Vorliegender Text:
────

Zwischen Limmat und Autobahn

Bei meiner Geburt wohnte meine Familie in der Grünau, einem Teil von Altstetten. Die Grünau ist das Gebiet zwischen Limmat, Autobahn, Hardturm und Stadtgrenze. Die Europabrücke überquert das gesamte Gebiet. Es gab damals nur wenige Mehrfamillienhäuser. Ein Gebiet, im Hardhof auf der anderen Seite der Europabrücke haben wir despektierlich „Negerdörfli“ genannt. Heute wäre das absolut gegen jede politische Korrektheit und absolut undenkbar! Man möge uns verzeihen, aber damals war man sich dieser Problematik noch nicht bewusst.

────

Aufgaben:
1. Welches Bauwerk überquert laut dem Text über die Grünau das gesamte Gebiet?
2. Zähle auf, wodurch die Grünau im Text über die Grünau begrenzt wird.
3. Schreibe den Text über die Grünau im Anschluss an seinen letzten Satz weiter.

Gegebene Einträge:
────

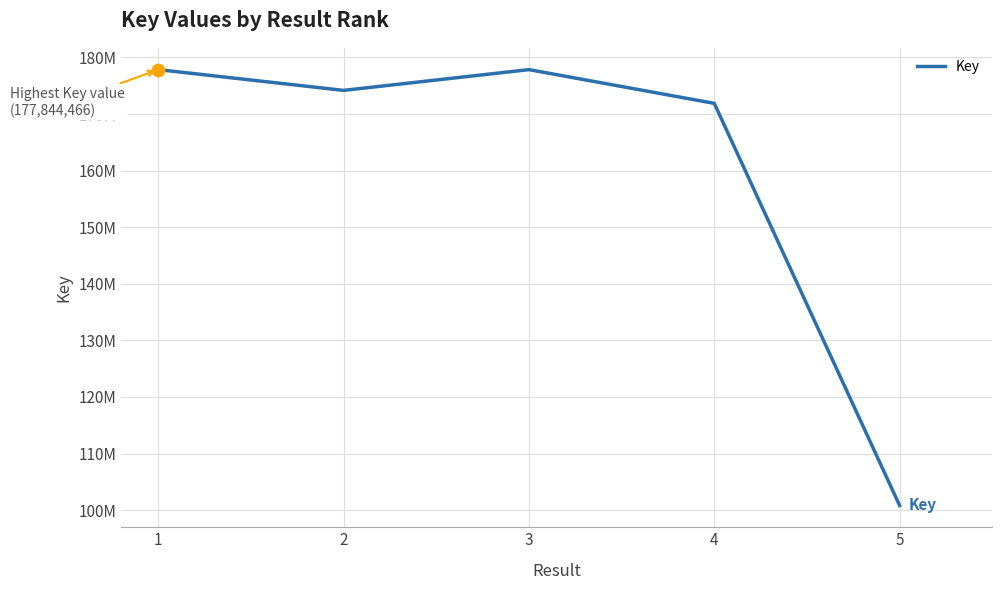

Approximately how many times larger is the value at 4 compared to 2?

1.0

────

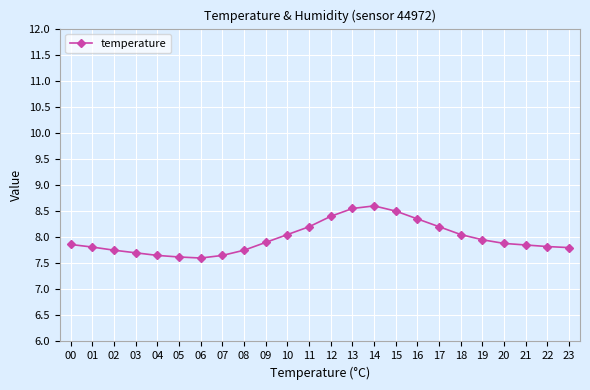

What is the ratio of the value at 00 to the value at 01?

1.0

────

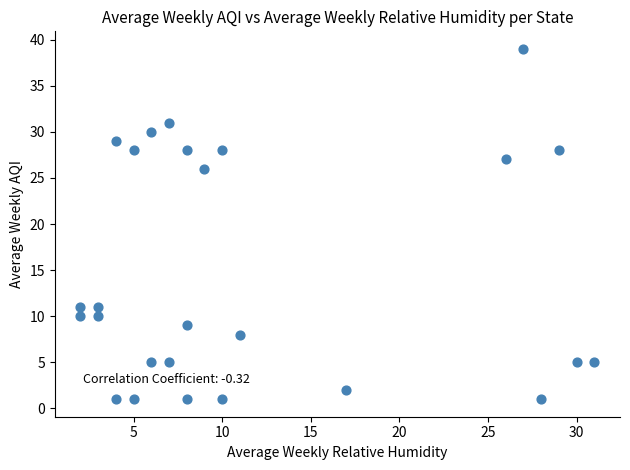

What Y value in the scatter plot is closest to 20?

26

────

Lösungen:
1. Die Europabrücke.

2. Limmat, Autobahn, Hardturm, Stadtgrenze

3.
Ich hab gehört, dass dieser Ausdruck davon kam, dass diese Häuser das Gaswerk der Stadt Zürich (Artikel im Baublatt) erstellt hat. Das Gaswerk produzierte das Gas aus Kohle. Wenn die Arbeiter abends nach Hause kamen, waren sie schwarz von Kohle. Deshalb soll diese Bezeichnung entstanden sein. Heute sind diese Häuser übrigens sehr begehrt und nicht mehr allzu günstig zu kaufen.

Zwischen Autobahn und Eisenbahn

Das Gebiet zwischen der damaligen N1 (welche 1971 fertiggestellt wurde) und der Eisenbahnlinie, war Industrieland, auch wenig Ödland. Es gab 1924 sogar noch die Automobil- und Motorbootfabrik Vulcan-Werke. Diese standen in etwa da, wo heute diese 3 Hoteltürme des Hotels Vulcano stehen. Leider fand ich keine weiteren Details zu dieser Fabrik. Die einzigen Vulcan-Autos die man im Netz findet, sind britischen Ursprungs.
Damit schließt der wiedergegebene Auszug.